In July 2019, four new tools were announced. You can see how to use each of these tools in these posts:
Cricut Maker’s adaptive tool system is built with expansion in mind—meaning it was built to use tools that Cricut hasn’t even thought up yet! They have a dozen additional tools in testing—so this machine will do more and more as new tools are released.
The price point is the highest in the Cricut line—$399, sometimes on sale for $349. But if you’re a serious crafter who likes to use a variety of materials, or if you are a sewing enthusiast, an avid papercrafter, or perhaps even a woodworker, this machine is for you.
I wrote up a lengthy post about Cricut Maker—I attended the big release event and talked with many people on the Cricut team about it.
BEST FOR: Crafters who want it all—especially those who cut fabric or cut thicker materials.
Cricut Explore Air 2
This is the Cricut Explore Air 2 that I have (in addition to my Maker), and I must say that I love it. At $299, though, I know it might be out of the price range of some users. Thankfully it’s almost always on sale—sometimes as low as $179!
This is an amazing workhorse machine—it can cut vinyl, iron on, cardstock, faux leather/suede, Cricut felt, and more than 100 other materials. It can’t cut the thicker materials that the Maker can, but for most crafters this is a fantastic machine.

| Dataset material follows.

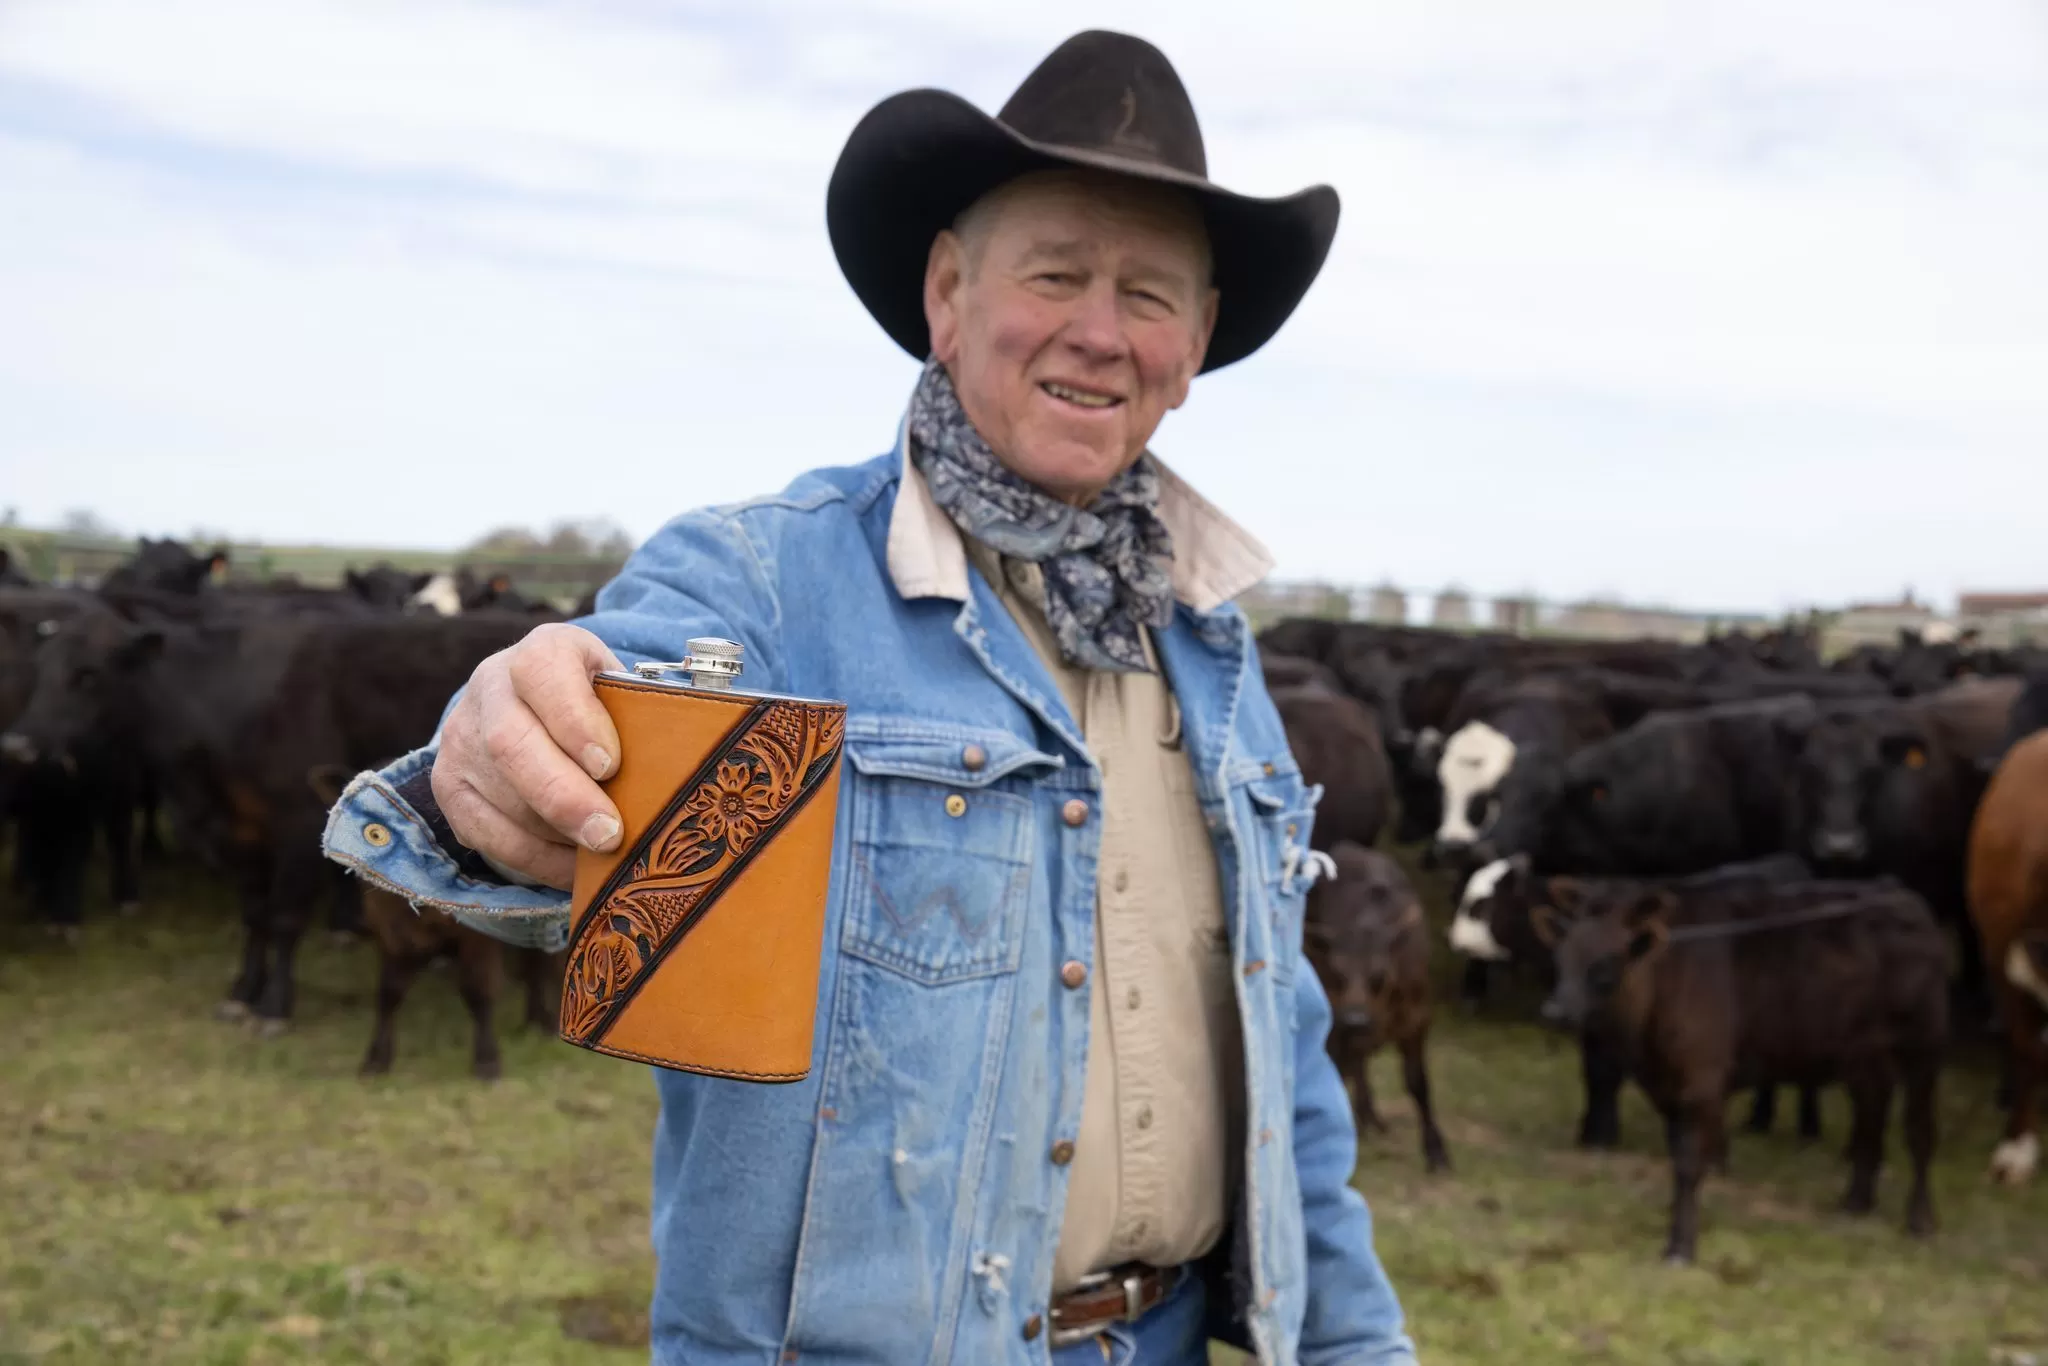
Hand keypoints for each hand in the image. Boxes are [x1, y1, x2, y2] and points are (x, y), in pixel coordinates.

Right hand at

Plus it comes in a ton of colors, to match any craft room!
BEST FOR: Most users who want to cut popular materials like iron on, vinyl, and cardstock.
Cricut Explore Air
This machine is no longer available from Cricut, but can be found used. Cricut Explore Air is a step down from the Air 2, but offers you the two things that the Cricut Explore One below does not—it is Bluetooth-enabled so you don’t have to plug it into your device, and it has the secondary tool holder, so you can write and cut or score and cut at the same time.
Cricut Explore One
This machine is no longer available from Cricut, but can be found used. Cricut Explore One is the most basic and economical machine that Cricut currently offers. It has all of the precise cutting, writing, and scoring capabilities of the Explore Air machines, and you can cut all the same materials (there are more than 100!). It is not Bluetooth-enabled (meaning you need to run a cord to it from your desktop computer) and there is not a double tool cartridge, so you can’t write and cut (or score and cut) in the same pass.
I hope you found this little breakdown helpful! Let me know which Cricut you have in the comments!